▶ [Teks yang Ditampilkan]
■ ■ ■ ■

Sedangkan tentang keadaan Nabi saw, jangan
pernah Anda tutup-tutupi. Jangan pula Anda mengada-ada demi menambah kuat
pembenaran Anda dalam mencari kekayaan. Karena keadaan Rasulullah saw adalah
rujukan bagi umat. Selalu ada hikmah besar pada sikap dan kehidupan Rasulullah
saw meskipun kadang-kala tidak berhasil diketahui atau tidak sesuai dengan
keinginan segolongan manusia.
Sekarang, marilah kita lihat di antara
keterangan-keterangan yang ada yang bersumber dari Nabi saw, dari para istri
beliau, dan dari para sahabat yang menceritakan keadaan Rasulullah saw. Setelah
itu, silakan Anda jawab sendiri apakah sebenarnya Rasulullah saw itu kaya atau
miskin.
Nu’man bin Basyir r.a. berkata, “Saya pernah
melihat Nabi saw tidak mendapatkan makanan walaupun hanya kurma yang paling
buruk untuk mengisi perutnya.” (HR. Bukhari)
Aisyah r.a.
berkata, “Keluarga Muhammad saw tidak pernah kenyang dalam dua malam
berturut-turut dengan roti gandum sampai beliau meninggal dunia.” (HR. Bukhari
dan Muslim). Dalam riwayat lain dikatakan, “Keluarga Muhammad saw tidak pernah
kenyang dalam tiga malam berturut-turut dengan makanan yang terbuat dari
gandum, sejak beliau menetap di Madinah sampai meninggal dunia”.
Maksud hadits di
atas adalah: Nabi bersama keluarganya tidak pernah merasa kenyang dalam tiga
malam berturut-turut. Dengan kata lain, dalam tiga hari berturut-turut, selalu
saja ada malam di mana Rasululullah s.a.w. bersama keluarganya merasakan
kelaparan karena tidak adanya sesuatu untuk dimakan. Kalaupun ada yang dimakan,
makanan mereka biasanya hanyalah roti kasar yang terbuat dari gandum. Hal
demikian terus terjadi selama bertahun-tahun, yaitu sejak mereka tinggal di
Madinah sampai Nabi s.a.w. meninggal dunia.

■ ■ ■ ■

▶ [Petunjuk]
**A)** Salin ulang teks yang ditampilkan dari "Sedangkan tentang keadaan" sampai "keinginan segolongan manusia.", lalu ganti "kekayaan" dengan "harta".
**B)** Sebutkan semua pihak yang menjadi sumber keterangan tentang keadaan Rasulullah saw menurut teks yang ditampilkan.

■ ■ ■ ■

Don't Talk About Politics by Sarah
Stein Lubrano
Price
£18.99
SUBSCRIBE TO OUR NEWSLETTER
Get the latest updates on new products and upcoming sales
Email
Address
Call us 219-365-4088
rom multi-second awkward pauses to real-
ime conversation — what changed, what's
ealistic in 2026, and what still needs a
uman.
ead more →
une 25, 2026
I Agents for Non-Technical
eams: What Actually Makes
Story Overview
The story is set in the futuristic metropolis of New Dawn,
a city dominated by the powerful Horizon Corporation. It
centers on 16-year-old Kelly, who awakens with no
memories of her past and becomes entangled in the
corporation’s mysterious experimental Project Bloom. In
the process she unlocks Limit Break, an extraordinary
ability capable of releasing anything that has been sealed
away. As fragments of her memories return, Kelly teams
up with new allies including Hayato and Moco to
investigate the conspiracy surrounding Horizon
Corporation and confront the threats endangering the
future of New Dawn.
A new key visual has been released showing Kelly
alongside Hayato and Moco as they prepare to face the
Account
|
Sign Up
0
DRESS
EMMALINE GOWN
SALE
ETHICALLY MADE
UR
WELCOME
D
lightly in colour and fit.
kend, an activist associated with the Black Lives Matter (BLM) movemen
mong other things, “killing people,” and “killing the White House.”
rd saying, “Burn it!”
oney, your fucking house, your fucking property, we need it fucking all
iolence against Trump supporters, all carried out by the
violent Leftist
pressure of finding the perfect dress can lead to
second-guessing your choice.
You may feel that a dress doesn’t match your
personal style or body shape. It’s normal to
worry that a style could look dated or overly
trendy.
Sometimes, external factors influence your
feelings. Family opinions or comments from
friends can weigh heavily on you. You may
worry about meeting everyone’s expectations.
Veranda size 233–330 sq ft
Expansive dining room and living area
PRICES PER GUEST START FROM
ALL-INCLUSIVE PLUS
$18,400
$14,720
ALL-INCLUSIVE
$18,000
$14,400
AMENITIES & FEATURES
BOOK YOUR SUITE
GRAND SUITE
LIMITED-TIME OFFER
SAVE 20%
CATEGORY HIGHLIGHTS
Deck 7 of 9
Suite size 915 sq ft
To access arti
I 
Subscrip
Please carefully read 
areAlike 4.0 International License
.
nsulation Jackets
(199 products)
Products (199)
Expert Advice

■ ■ ■ ■

▶ [Jawaban Tiap Tugas]
**A)**
Sedangkan tentang keadaan Nabi saw, jangan
pernah Anda tutup-tutupi. Jangan pula Anda mengada-ada demi menambah kuat
pembenaran Anda dalam mencari harta. Karena keadaan Rasulullah saw adalah
rujukan bagi umat. Selalu ada hikmah besar pada sikap dan kehidupan Rasulullah
saw meskipun kadang-kala tidak berhasil diketahui atau tidak sesuai dengan
keinginan segolongan manusia.

**B)** Nabi saw, para istri beliau, dan para sahabat.